• [SUPPLIED INFORMATION]:
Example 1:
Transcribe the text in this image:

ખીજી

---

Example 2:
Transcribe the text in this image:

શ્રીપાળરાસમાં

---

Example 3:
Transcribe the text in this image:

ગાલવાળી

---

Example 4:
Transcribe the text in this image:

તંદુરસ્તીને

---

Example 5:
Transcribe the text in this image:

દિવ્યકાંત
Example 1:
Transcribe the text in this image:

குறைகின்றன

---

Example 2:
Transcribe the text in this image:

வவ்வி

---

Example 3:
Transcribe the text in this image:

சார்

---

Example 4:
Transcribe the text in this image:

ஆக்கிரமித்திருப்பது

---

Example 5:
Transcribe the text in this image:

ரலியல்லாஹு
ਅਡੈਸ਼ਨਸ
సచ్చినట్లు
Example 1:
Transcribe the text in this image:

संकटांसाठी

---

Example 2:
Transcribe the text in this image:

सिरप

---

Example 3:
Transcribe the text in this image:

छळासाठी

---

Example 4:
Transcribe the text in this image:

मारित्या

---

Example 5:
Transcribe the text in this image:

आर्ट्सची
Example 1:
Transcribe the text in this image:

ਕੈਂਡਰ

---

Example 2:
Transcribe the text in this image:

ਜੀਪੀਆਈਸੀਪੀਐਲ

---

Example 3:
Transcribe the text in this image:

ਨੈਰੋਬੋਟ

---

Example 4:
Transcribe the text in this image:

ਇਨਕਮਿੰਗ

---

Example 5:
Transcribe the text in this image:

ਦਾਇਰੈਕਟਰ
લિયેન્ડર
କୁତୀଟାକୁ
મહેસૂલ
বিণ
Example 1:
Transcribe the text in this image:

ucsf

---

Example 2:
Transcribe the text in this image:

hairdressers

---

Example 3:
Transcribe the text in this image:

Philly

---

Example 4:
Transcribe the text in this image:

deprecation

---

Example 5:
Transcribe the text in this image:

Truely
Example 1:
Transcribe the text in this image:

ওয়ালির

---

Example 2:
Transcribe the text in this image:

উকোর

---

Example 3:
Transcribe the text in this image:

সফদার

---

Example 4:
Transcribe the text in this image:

• [TASK OBJECTIVE]: The material should be transcribed in full, character for character.

• [TASK RESPONSE]:
Example 1:
Transcribe the text in this image:

ખીજી

---

Example 2:
Transcribe the text in this image:

શ્રીપાળરાસમાં

---

Example 3:
Transcribe the text in this image:

ગાલવાળી

---

Example 4:
Transcribe the text in this image:

તંદુરસ્તીને

---

Example 5:
Transcribe the text in this image:

દિવ્યકાંત
Example 1:
Transcribe the text in this image:

குறைகின்றன

---

Example 2:
Transcribe the text in this image:

வவ்வி

---

Example 3:
Transcribe the text in this image:

சார்

---

Example 4:
Transcribe the text in this image:

ஆக்கிரமித்திருப்பது

---

Example 5:
Transcribe the text in this image:

ரலியல்லாஹு
ਅਡੈਸ਼ਨਸ
సచ్చినట్లు
Example 1:
Transcribe the text in this image:

संकटांसाठी

---

Example 2:
Transcribe the text in this image:

सिरप

---

Example 3:
Transcribe the text in this image:

छळासाठी

---

Example 4:
Transcribe the text in this image:

मारित्या

---

Example 5:
Transcribe the text in this image:

आर्ट्सची
Example 1:
Transcribe the text in this image:

ਕੈਂਡਰ

---

Example 2:
Transcribe the text in this image:

ਜੀਪੀਆਈਸੀਪੀਐਲ

---

Example 3:
Transcribe the text in this image:

ਨੈਰੋਬੋਟ

---

Example 4:
Transcribe the text in this image:

ਇਨਕਮਿੰਗ

---

Example 5:
Transcribe the text in this image:

ਦਾਇਰੈਕਟਰ
લિયેન્ડર
କୁତୀଟାକୁ
મહેસૂલ
বিণ
Example 1:
Transcribe the text in this image:

ucsf

---

Example 2:
Transcribe the text in this image:

hairdressers

---

Example 3:
Transcribe the text in this image:

Philly

---

Example 4:
Transcribe the text in this image:

deprecation

---

Example 5:
Transcribe the text in this image:

Truely
Example 1:
Transcribe the text in this image:

ওয়ালির

---

Example 2:
Transcribe the text in this image:

উকোর

---

Example 3:
Transcribe the text in this image:

সফদার

---

Example 4:
Transcribe the text in this image:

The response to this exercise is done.